> **Supplied material**
"""

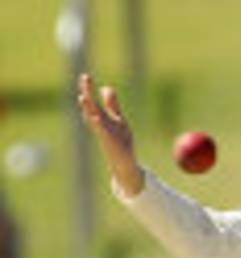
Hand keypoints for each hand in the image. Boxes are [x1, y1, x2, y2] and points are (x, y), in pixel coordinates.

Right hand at [77, 73, 143, 195]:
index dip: (89, 90)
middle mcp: (101, 125)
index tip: (85, 76)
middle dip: (87, 93)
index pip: (93, 101)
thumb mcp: (118, 120)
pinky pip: (103, 133)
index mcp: (102, 118)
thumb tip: (106, 87)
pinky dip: (99, 125)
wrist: (124, 164)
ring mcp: (104, 134)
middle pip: (92, 106)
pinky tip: (96, 117)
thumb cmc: (120, 141)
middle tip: (84, 78)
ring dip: (88, 108)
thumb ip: (112, 105)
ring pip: (94, 119)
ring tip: (82, 97)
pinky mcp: (110, 143)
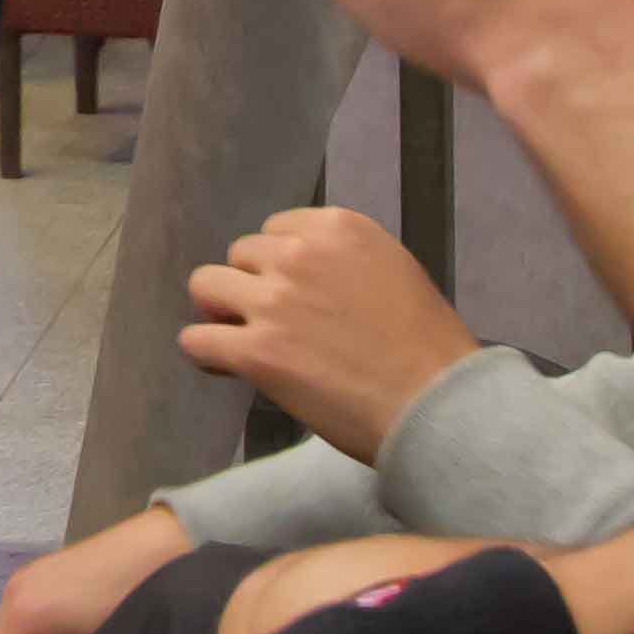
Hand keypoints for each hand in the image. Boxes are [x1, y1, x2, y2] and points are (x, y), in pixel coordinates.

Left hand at [175, 206, 478, 463]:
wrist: (437, 404)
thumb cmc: (430, 349)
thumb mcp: (393, 273)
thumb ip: (343, 263)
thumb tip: (305, 279)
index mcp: (338, 229)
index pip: (275, 230)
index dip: (279, 266)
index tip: (294, 295)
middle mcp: (299, 255)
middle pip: (240, 255)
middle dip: (252, 286)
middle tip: (274, 324)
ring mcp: (274, 302)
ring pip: (206, 286)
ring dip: (221, 312)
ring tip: (242, 340)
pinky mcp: (257, 351)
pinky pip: (196, 340)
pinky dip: (205, 353)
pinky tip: (227, 367)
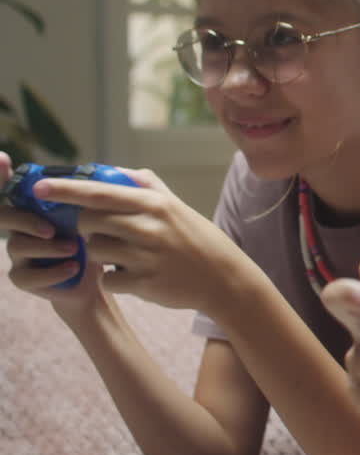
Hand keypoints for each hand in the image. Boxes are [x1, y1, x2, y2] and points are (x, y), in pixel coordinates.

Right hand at [2, 152, 109, 311]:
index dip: (0, 174)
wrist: (98, 277)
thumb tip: (121, 171)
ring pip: (17, 246)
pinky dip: (51, 272)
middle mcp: (20, 227)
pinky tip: (73, 267)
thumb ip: (100, 195)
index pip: (11, 188)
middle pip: (4, 216)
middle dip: (25, 220)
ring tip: (74, 249)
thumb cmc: (95, 238)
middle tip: (52, 229)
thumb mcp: (98, 215)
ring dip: (47, 247)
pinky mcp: (24, 278)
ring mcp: (19, 253)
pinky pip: (26, 276)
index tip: (3, 158)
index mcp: (35, 207)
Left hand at [24, 165, 244, 313]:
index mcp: (154, 204)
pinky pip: (107, 278)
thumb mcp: (178, 206)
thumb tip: (116, 171)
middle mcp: (148, 227)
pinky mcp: (144, 283)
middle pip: (89, 222)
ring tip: (125, 255)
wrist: (225, 279)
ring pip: (95, 250)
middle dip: (88, 227)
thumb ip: (147, 186)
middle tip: (106, 232)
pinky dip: (114, 278)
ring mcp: (146, 256)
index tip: (39, 188)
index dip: (65, 189)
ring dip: (102, 254)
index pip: (99, 192)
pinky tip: (134, 275)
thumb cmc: (198, 240)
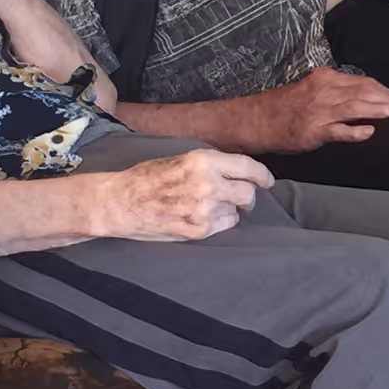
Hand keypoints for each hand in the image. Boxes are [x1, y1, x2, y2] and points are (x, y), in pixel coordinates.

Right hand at [95, 149, 273, 240]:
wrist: (122, 202)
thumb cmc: (147, 178)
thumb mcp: (182, 159)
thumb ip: (211, 165)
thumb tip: (239, 173)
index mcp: (204, 161)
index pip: (248, 167)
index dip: (263, 175)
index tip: (267, 180)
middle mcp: (208, 184)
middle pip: (249, 192)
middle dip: (247, 194)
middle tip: (240, 196)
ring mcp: (205, 209)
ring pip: (238, 211)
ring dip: (231, 209)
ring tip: (209, 205)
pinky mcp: (200, 229)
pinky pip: (225, 225)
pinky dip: (220, 221)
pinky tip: (201, 216)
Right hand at [244, 67, 388, 152]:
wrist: (256, 119)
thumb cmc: (285, 107)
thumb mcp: (311, 90)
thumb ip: (336, 91)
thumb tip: (364, 98)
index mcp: (326, 79)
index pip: (364, 82)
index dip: (386, 90)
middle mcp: (325, 91)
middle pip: (365, 92)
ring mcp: (319, 111)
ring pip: (356, 107)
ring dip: (380, 110)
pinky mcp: (313, 130)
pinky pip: (338, 130)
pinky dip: (355, 131)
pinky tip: (370, 132)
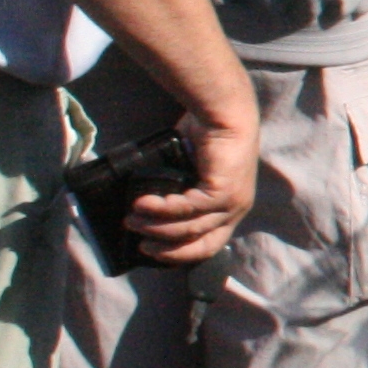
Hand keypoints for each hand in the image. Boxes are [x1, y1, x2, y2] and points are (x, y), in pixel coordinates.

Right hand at [127, 109, 259, 267]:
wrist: (224, 113)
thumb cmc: (205, 138)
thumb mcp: (188, 173)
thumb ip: (174, 192)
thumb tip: (144, 209)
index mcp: (230, 209)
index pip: (208, 245)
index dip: (179, 254)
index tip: (152, 250)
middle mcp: (236, 210)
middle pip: (199, 243)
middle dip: (166, 249)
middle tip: (139, 243)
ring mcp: (233, 203)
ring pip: (190, 228)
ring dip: (156, 227)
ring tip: (131, 219)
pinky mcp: (223, 191)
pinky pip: (188, 208)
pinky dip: (162, 209)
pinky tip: (141, 204)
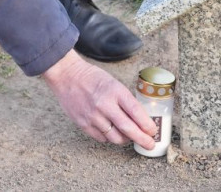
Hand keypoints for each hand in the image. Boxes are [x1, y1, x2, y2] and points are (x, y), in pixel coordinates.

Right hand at [42, 50, 157, 148]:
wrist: (67, 76)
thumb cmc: (93, 78)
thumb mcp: (113, 83)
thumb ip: (125, 100)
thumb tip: (139, 119)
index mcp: (115, 91)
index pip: (136, 112)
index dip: (147, 124)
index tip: (153, 131)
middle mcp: (104, 104)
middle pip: (128, 128)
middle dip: (142, 139)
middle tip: (150, 144)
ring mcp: (93, 116)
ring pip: (115, 137)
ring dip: (125, 139)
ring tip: (129, 137)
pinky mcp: (83, 124)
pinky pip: (102, 138)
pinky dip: (109, 137)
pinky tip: (112, 132)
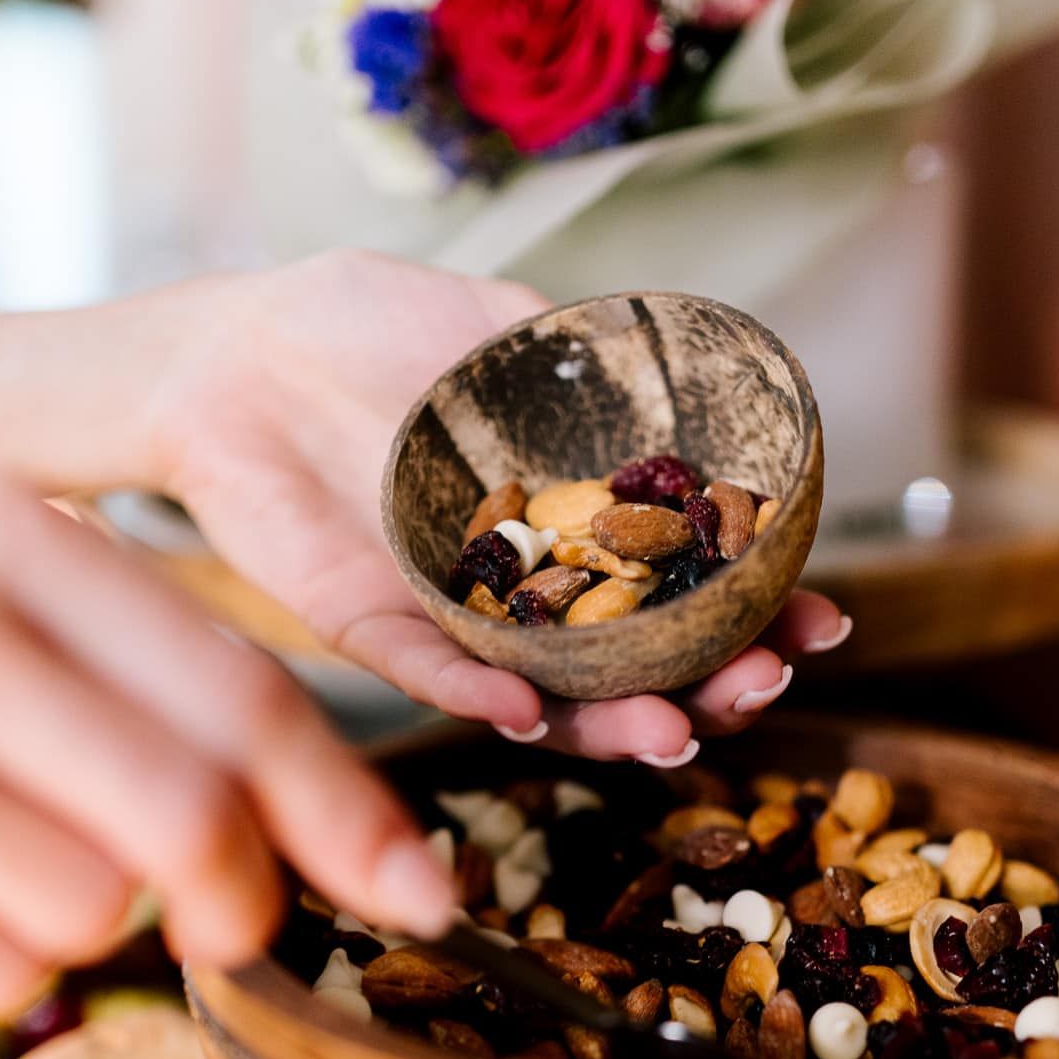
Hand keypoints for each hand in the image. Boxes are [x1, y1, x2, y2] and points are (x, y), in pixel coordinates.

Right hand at [0, 473, 455, 1015]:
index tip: (420, 895)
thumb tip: (384, 862)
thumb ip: (171, 697)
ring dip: (86, 925)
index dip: (343, 812)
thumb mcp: (19, 613)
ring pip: (80, 908)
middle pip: (178, 814)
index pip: (233, 694)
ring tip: (24, 865)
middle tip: (230, 921)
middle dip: (236, 897)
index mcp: (4, 532)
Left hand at [141, 251, 849, 764]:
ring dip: (612, 721)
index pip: (684, 584)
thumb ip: (587, 363)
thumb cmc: (370, 327)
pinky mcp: (367, 622)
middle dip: (711, 684)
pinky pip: (425, 672)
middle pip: (636, 663)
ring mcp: (452, 613)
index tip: (824, 620)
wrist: (234, 345)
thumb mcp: (501, 326)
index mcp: (573, 522)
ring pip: (546, 693)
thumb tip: (694, 385)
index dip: (759, 608)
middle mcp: (525, 585)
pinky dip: (472, 697)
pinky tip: (522, 714)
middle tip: (763, 683)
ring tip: (673, 732)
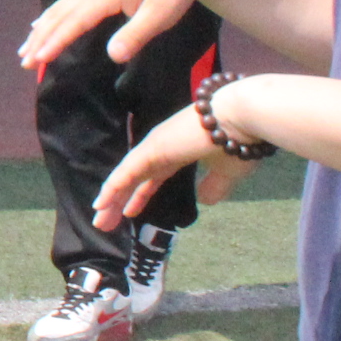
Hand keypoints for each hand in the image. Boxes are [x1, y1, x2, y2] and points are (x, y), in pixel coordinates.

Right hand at [18, 0, 228, 73]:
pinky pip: (68, 1)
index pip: (75, 20)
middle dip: (40, 38)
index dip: (55, 41)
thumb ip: (136, 34)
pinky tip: (43, 24)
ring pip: (61, 6)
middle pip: (60, 13)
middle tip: (24, 62)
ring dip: (42, 28)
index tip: (38, 59)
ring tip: (26, 48)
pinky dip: (52, 16)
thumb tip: (112, 57)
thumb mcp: (161, 15)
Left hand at [92, 105, 256, 232]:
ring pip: (126, 176)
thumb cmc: (238, 142)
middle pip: (134, 178)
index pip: (152, 177)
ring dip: (111, 198)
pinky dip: (113, 186)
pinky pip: (128, 171)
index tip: (129, 212)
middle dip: (119, 201)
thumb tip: (205, 201)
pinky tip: (102, 203)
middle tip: (105, 223)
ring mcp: (155, 146)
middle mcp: (161, 148)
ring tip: (99, 219)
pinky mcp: (153, 148)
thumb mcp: (227, 172)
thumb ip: (214, 186)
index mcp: (177, 152)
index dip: (139, 195)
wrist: (242, 117)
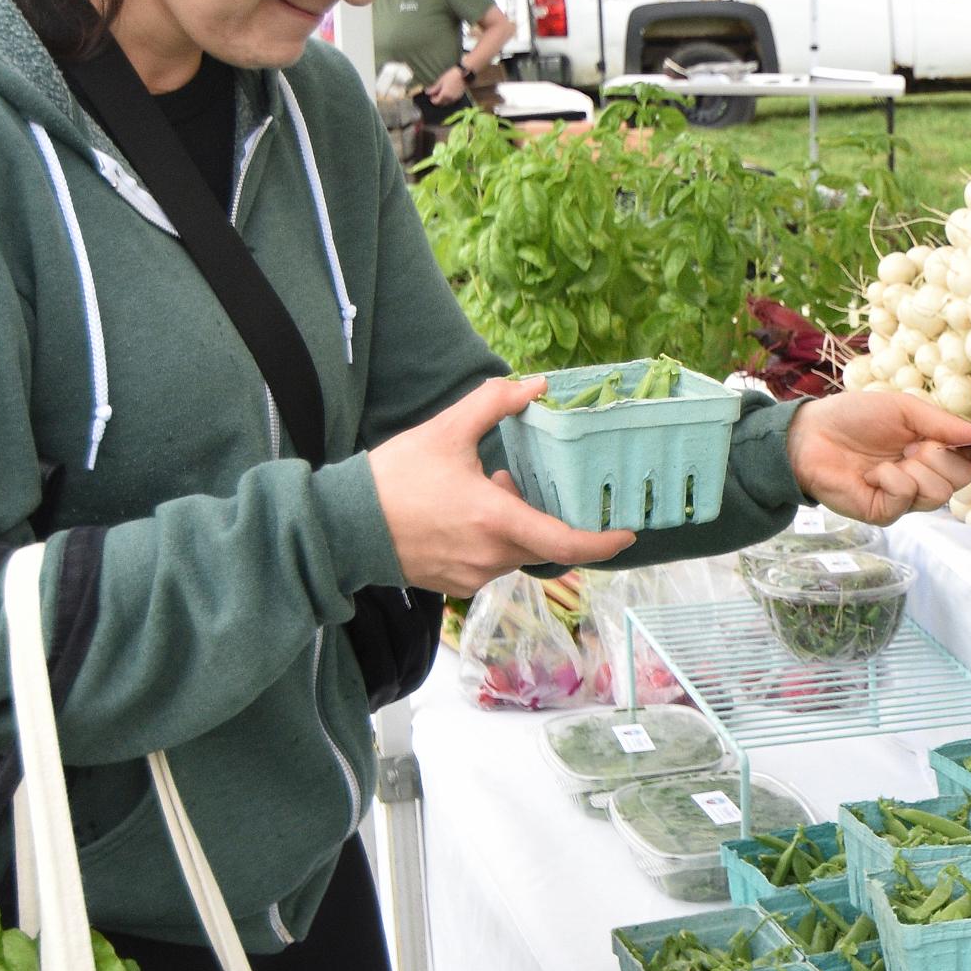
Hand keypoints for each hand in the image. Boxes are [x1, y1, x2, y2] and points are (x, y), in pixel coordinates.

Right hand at [368, 378, 635, 595]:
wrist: (343, 525)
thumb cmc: (394, 478)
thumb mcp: (445, 431)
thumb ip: (494, 403)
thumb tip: (536, 384)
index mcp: (495, 522)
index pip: (566, 543)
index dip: (603, 542)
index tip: (627, 534)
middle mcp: (490, 556)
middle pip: (542, 543)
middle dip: (542, 514)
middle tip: (516, 482)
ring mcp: (473, 576)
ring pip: (516, 552)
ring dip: (513, 524)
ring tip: (483, 489)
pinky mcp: (456, 586)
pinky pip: (491, 563)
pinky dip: (492, 540)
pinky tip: (465, 514)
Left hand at [431, 65, 467, 103]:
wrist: (463, 74)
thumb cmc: (452, 76)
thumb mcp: (441, 81)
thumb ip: (434, 88)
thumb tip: (428, 92)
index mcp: (444, 95)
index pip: (436, 102)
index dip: (432, 99)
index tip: (431, 96)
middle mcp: (450, 98)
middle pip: (442, 104)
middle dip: (438, 100)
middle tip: (436, 94)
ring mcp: (455, 98)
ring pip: (447, 103)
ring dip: (443, 100)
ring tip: (442, 92)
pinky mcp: (459, 97)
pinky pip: (452, 101)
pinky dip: (448, 98)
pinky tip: (448, 92)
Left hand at [788, 391, 970, 523]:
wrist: (810, 435)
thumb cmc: (856, 417)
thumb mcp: (906, 410)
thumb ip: (946, 425)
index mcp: (932, 450)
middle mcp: (923, 477)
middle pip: (961, 479)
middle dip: (942, 457)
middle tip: (913, 445)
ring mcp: (904, 498)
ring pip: (939, 493)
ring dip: (917, 468)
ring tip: (892, 457)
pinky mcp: (885, 512)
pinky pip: (907, 499)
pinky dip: (893, 480)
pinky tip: (874, 474)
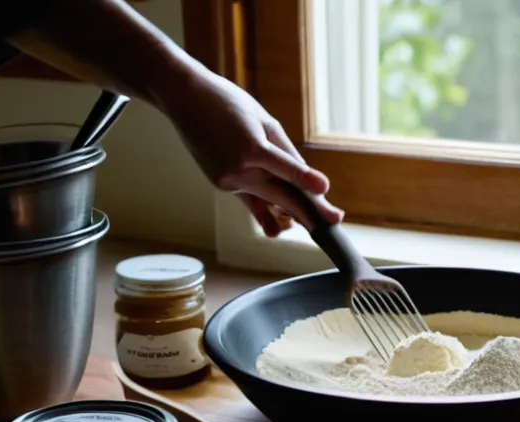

"""

> **Problem to work on**
Transcribe the entries from their first line to the line that holds "wrist: (98, 277)", both included, and skip every picture.

> **Task result**
Hand keypoints for each hand in the image. Boxes are [x1, y1, x2, y2] and points are (x, y), in pixel coordinates.

Right hand at [77, 73, 143, 195]:
index dip: (89, 90)
middle mcp: (101, 125)
index tip: (85, 76)
middle dip: (87, 93)
index pip: (93, 101)
thumb mcp: (118, 120)
pinky pip: (103, 133)
index mcp: (102, 118)
thumb tip: (106, 87)
pinky dip: (99, 125)
wrist: (124, 164)
ring mcp: (104, 134)
middle pip: (92, 106)
pinky tip: (96, 117)
thumb cmc: (120, 141)
middle tip: (84, 78)
ring dip: (88, 108)
thumb ip: (112, 105)
ring pip: (94, 119)
ring tip: (82, 97)
pinky mcp: (110, 143)
Hand keypoints for each hand in the image. Boxes are [x1, y1, x2, y2] and points are (x, y), in pixel coordinates.

Left hand at [175, 206, 478, 463]:
wrist: (437, 404)
thumb cmc: (430, 349)
thumb mcp: (393, 273)
thumb ip: (343, 263)
thumb tip: (305, 279)
index mcp: (338, 229)
index pip: (275, 230)
index dip: (279, 266)
index tip: (294, 295)
middle mcp: (299, 255)
middle pip: (240, 255)
middle dip: (252, 286)
middle tip: (274, 324)
ring mcp: (274, 302)
ring pip: (206, 286)
ring dip: (221, 312)
ring tip: (242, 340)
pinky mcp: (257, 351)
pinky pip: (196, 340)
pinky dip: (205, 353)
pinky tip: (227, 367)
Hand keypoints for each hand in the image. Boxes are [x1, y1, x2, y2] and points are (x, y), in pixel coordinates.

Right hand at [2, 152, 109, 311]:
index dip: (0, 174)
wrist: (98, 277)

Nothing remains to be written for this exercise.